Extend the passage on preprocessing handwritten digit bitmaps, picking up after its final sentence.

* Excerpted passage *
^^^^^^^^

Preprocessing programs made available by NIST were used to extract
normalized bitmaps of handwritten digits from a preprinted form. From a
total of 43 people, 30 contributed to the training set and different 13
to the test set. 32x32 bitmaps are divided into nonoverlapping blocks of
4x4 and the number of on pixels are counted in each block. This generates
an input matrix of 8x8 where each element is an integer in the range
0..16. This reduces dimensionality and gives invariance to small
distortions.
For info on NIST preprocessing routines, see M. D. Garris, J. L. Blue, G.
T. Candela, D. L. Dimmick, J. Geist, P. J. Grother, S. A. Janet, and C.
L. Wilson, NIST Form-Based Handprint Recognition System, NISTIR 5469,
1994.

^^^^^^^^

* Entries shown *

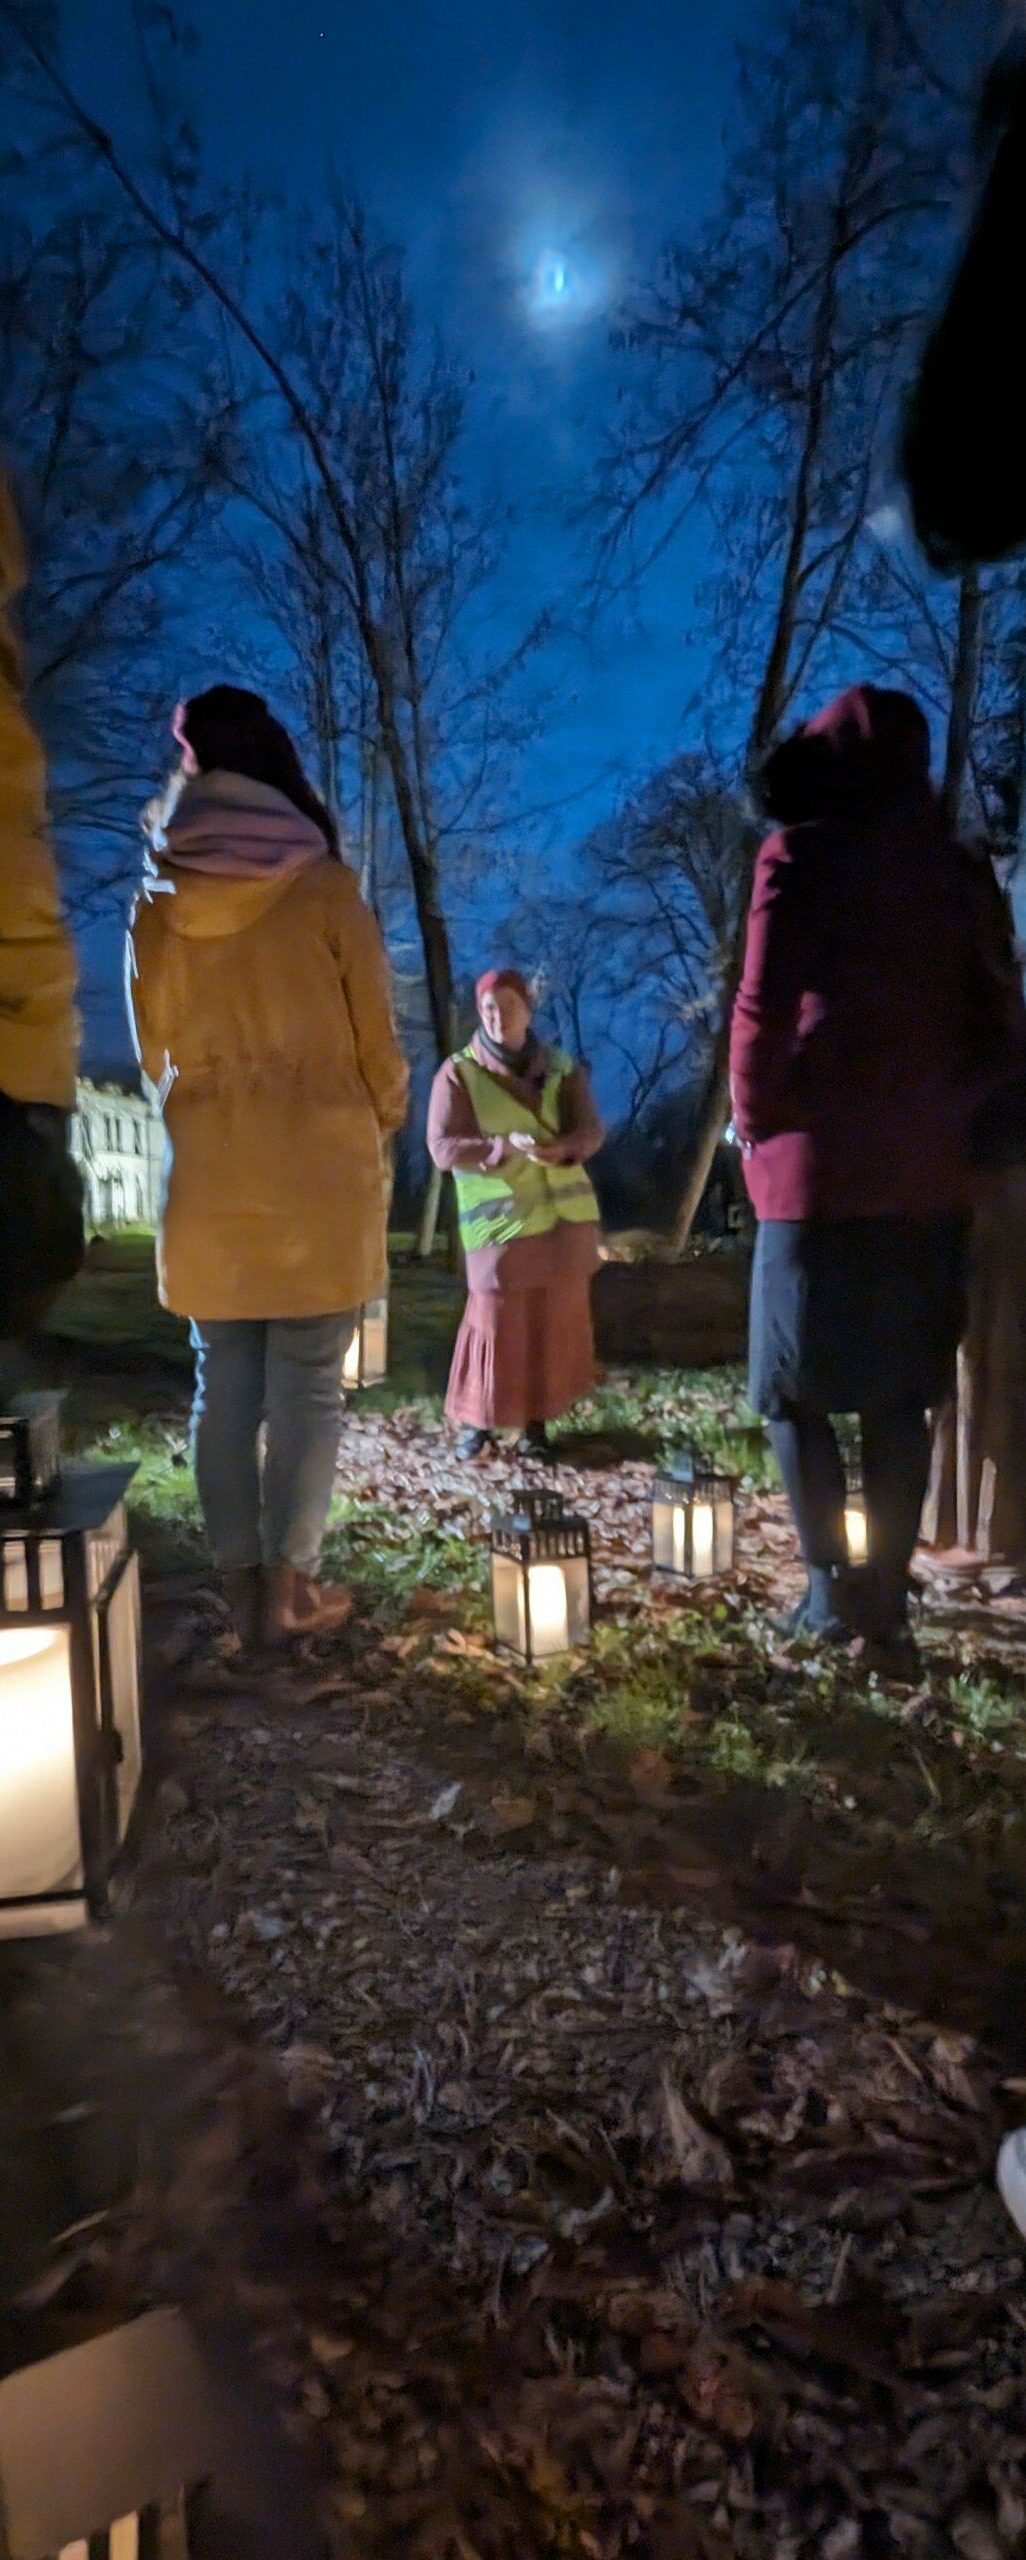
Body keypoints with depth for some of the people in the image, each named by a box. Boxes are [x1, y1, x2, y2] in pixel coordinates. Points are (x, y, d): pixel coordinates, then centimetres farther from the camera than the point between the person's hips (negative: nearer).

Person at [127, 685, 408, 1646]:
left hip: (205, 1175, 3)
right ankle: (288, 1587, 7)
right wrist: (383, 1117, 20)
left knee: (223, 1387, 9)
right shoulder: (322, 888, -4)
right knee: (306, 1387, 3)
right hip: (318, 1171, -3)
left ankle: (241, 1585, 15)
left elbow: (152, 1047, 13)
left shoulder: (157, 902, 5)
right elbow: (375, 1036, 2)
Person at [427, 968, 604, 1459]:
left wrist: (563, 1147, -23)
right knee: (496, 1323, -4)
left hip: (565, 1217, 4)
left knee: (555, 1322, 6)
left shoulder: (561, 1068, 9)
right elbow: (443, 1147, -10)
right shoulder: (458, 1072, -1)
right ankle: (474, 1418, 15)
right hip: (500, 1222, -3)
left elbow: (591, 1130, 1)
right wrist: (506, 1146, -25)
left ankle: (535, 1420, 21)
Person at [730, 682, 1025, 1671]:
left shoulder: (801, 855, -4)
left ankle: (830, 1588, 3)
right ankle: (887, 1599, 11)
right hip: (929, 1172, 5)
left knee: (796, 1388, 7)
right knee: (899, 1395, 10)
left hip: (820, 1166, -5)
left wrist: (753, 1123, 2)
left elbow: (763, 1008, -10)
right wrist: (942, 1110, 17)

^^^^^^^^

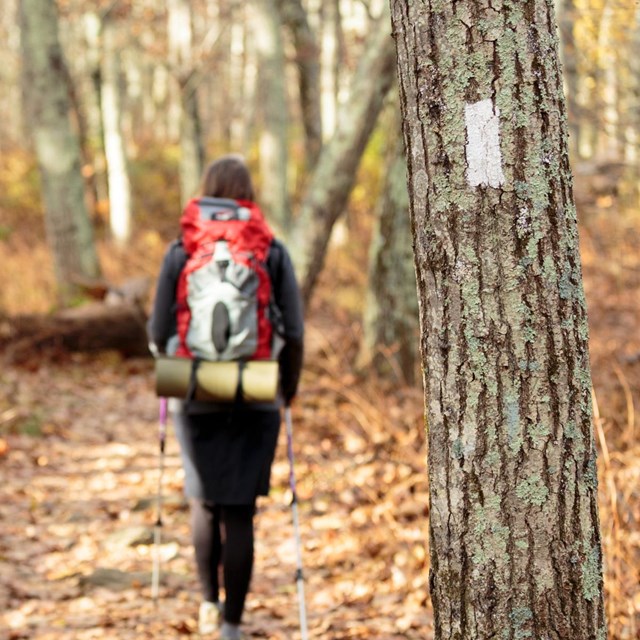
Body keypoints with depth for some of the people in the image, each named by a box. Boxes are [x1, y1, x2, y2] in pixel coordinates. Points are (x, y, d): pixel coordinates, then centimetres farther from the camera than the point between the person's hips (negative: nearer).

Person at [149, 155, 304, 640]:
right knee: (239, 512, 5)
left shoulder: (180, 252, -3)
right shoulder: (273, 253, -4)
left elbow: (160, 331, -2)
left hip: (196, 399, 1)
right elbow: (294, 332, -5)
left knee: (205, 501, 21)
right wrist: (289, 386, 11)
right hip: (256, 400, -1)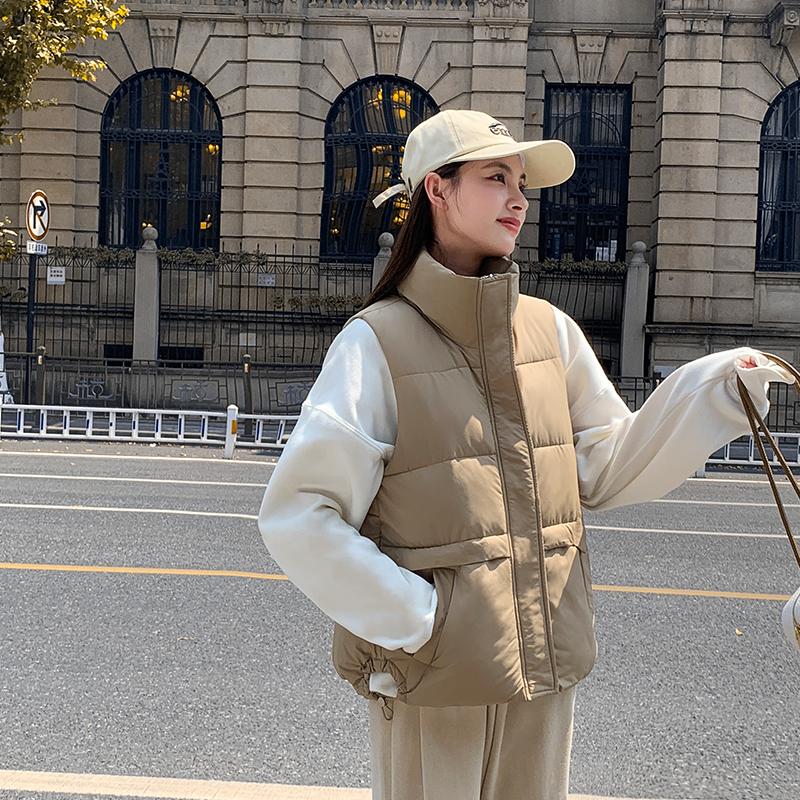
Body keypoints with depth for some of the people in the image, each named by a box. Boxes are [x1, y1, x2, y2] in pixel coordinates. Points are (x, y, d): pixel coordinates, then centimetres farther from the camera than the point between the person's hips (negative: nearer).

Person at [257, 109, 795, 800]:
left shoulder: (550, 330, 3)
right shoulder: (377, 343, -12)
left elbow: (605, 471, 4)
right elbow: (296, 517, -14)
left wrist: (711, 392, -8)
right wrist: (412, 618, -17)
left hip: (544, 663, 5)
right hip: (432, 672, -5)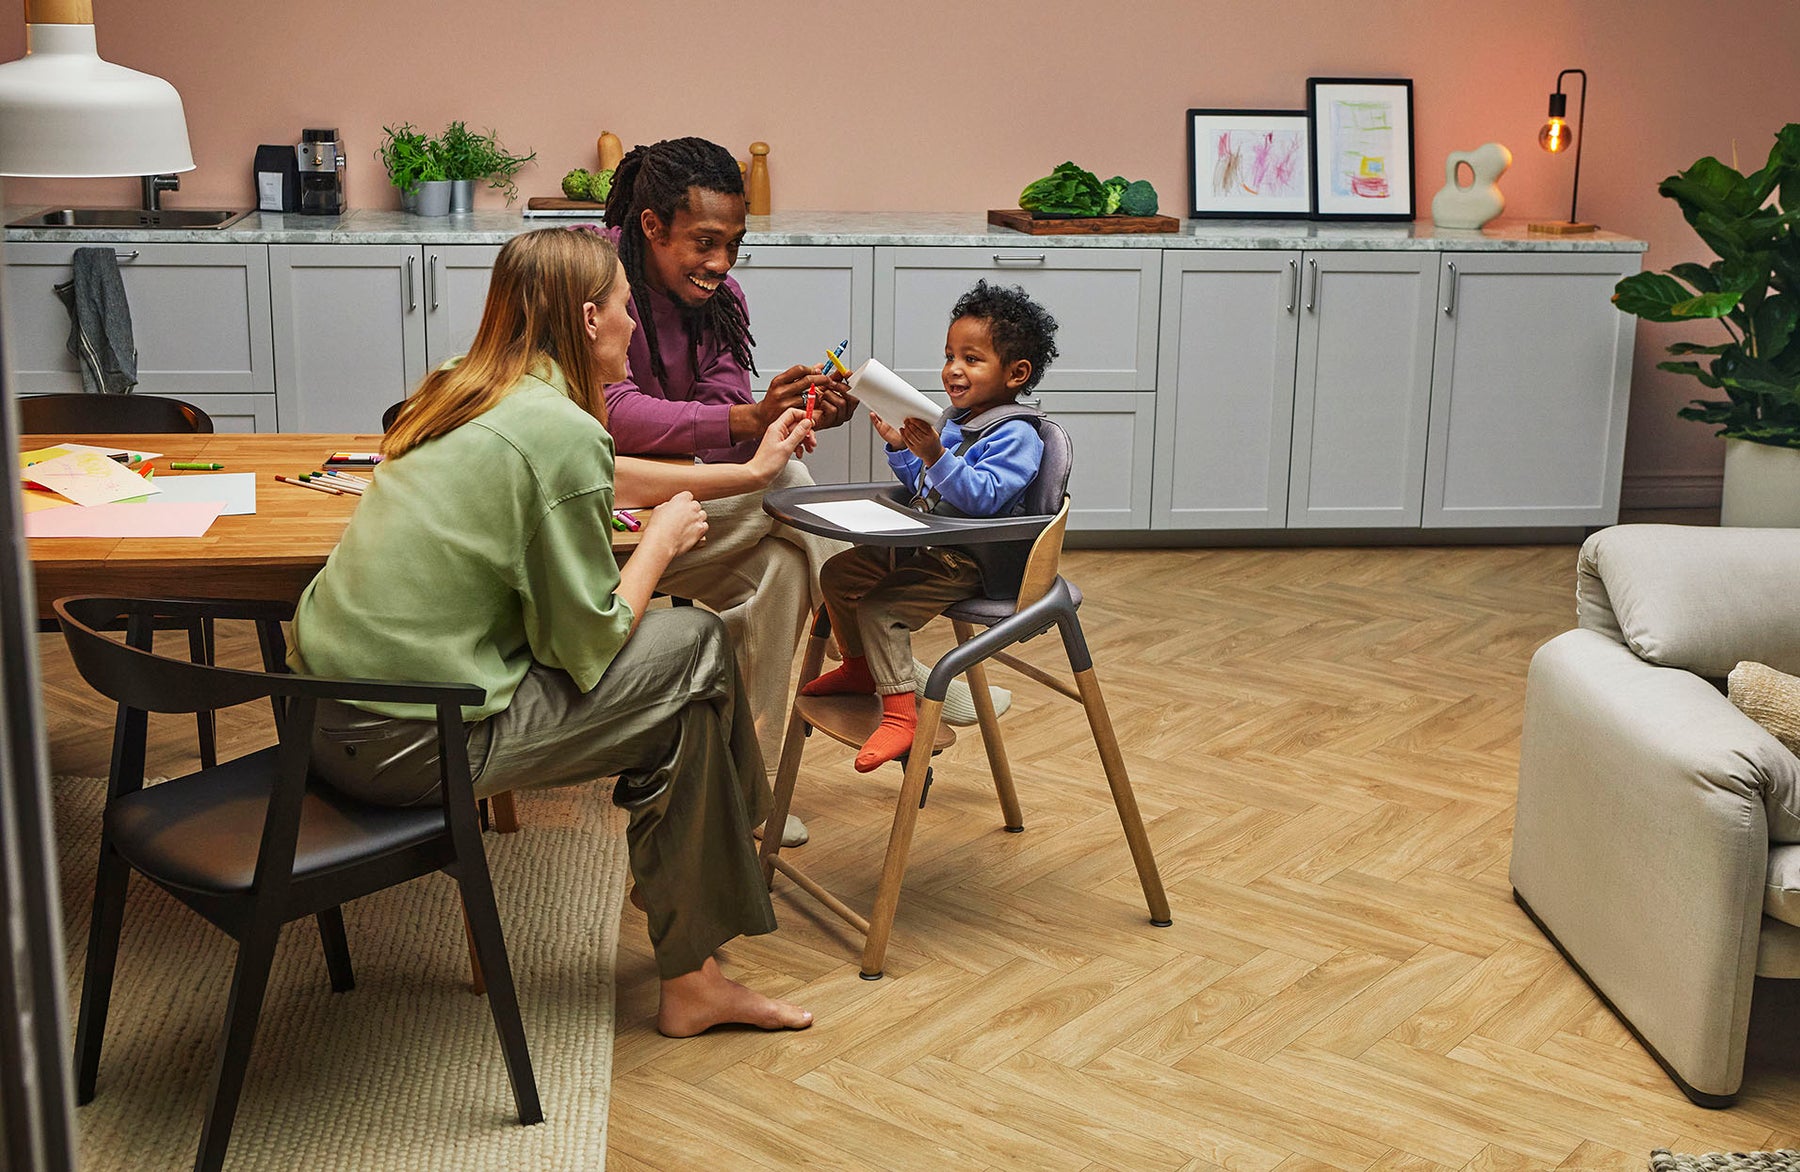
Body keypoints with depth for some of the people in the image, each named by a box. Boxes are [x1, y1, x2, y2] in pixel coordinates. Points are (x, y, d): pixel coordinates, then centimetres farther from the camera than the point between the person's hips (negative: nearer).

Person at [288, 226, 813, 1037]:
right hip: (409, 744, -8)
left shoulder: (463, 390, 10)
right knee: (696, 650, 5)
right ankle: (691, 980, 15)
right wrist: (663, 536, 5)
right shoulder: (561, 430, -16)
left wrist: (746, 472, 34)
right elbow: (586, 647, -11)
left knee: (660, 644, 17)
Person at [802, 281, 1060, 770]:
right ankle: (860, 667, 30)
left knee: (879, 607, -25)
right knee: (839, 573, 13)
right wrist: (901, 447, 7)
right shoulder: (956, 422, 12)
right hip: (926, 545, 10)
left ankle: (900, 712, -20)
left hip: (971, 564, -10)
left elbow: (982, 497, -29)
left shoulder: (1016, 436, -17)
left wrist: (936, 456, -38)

^^^^^^^^

* Output *
.. topic:: References
- C. Kaynak (1995) Methods of Combining Multiple Classifiers and Their
Applications to Handwritten Digit Recognition, MSc Thesis, Institute of
Graduate Studies in Science and Engineering, Bogazici University.
- E. Alpaydin, C. Kaynak (1998) Cascading Classifiers, Kybernetika.
- Ken Tang and Ponnuthurai N. Suganthan and Xi Yao and A. Kai Qin.
Linear dimensionalityreduction using relevance weighted LDA. School of
Electrical and Electronic Engineering Nanyang Technological University.
2005.
- Claudio Gentile. A New Approximate Maximal Margin Classification
Algorithm. NIPS. 2000.
This tells us that we are going to be predicting what digit (0,1,2,3,4,5,6,7,8, or 9) is in the image.
To get an idea of what the images look like, we can use matshow
which is short for matrix show. It takes a 2D matrix and plots it as a grayscale image. To get the actual color bar, we use the matplotlib plt.gray()
.
plt.gray()
plt.matshow(digits.images[9])
<matplotlib.image.AxesImage at 0x7f8219c84a90>
<Figure size 640x480 with 0 Axes>
For easier ML, we will reload it differently:
digits_X, digits_y = datasets.load_digits(return_X_y=True)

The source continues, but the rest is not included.